Problem statement
In this material, which lines include the string "depth"? Show them.

+++ Exercise input

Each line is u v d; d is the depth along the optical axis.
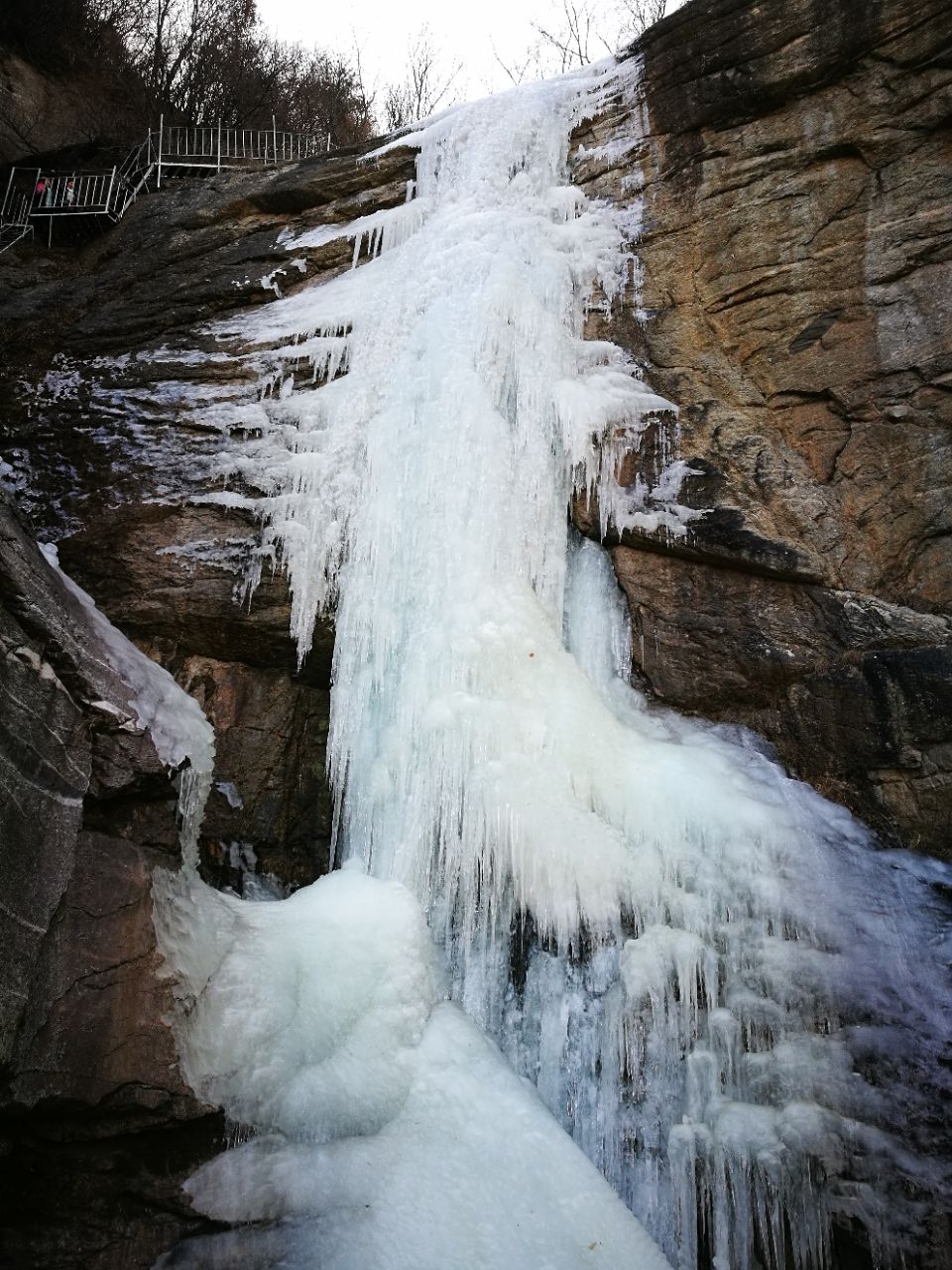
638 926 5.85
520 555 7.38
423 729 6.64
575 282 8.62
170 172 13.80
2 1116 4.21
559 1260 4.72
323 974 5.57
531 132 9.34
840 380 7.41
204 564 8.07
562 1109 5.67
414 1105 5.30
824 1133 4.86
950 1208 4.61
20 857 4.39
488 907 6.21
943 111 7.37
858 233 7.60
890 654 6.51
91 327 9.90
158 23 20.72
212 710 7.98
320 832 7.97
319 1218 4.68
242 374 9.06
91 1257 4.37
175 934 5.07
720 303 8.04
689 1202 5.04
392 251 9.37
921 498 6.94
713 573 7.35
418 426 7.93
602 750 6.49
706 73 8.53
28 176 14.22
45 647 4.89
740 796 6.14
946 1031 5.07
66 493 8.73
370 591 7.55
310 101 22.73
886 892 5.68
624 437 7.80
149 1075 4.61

++++++
+++ Exercise input

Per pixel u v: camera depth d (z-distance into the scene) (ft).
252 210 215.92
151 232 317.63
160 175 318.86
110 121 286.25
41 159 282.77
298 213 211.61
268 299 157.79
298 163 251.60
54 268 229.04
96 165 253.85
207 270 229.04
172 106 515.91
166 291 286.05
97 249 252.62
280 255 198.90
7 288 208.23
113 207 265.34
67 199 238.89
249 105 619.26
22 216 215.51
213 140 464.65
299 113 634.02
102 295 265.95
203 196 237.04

++++++

Solved exercise
Each line is u v d; d is the depth along the optical axis.
Per pixel u v: camera depth d (z-distance into the scene) (ft).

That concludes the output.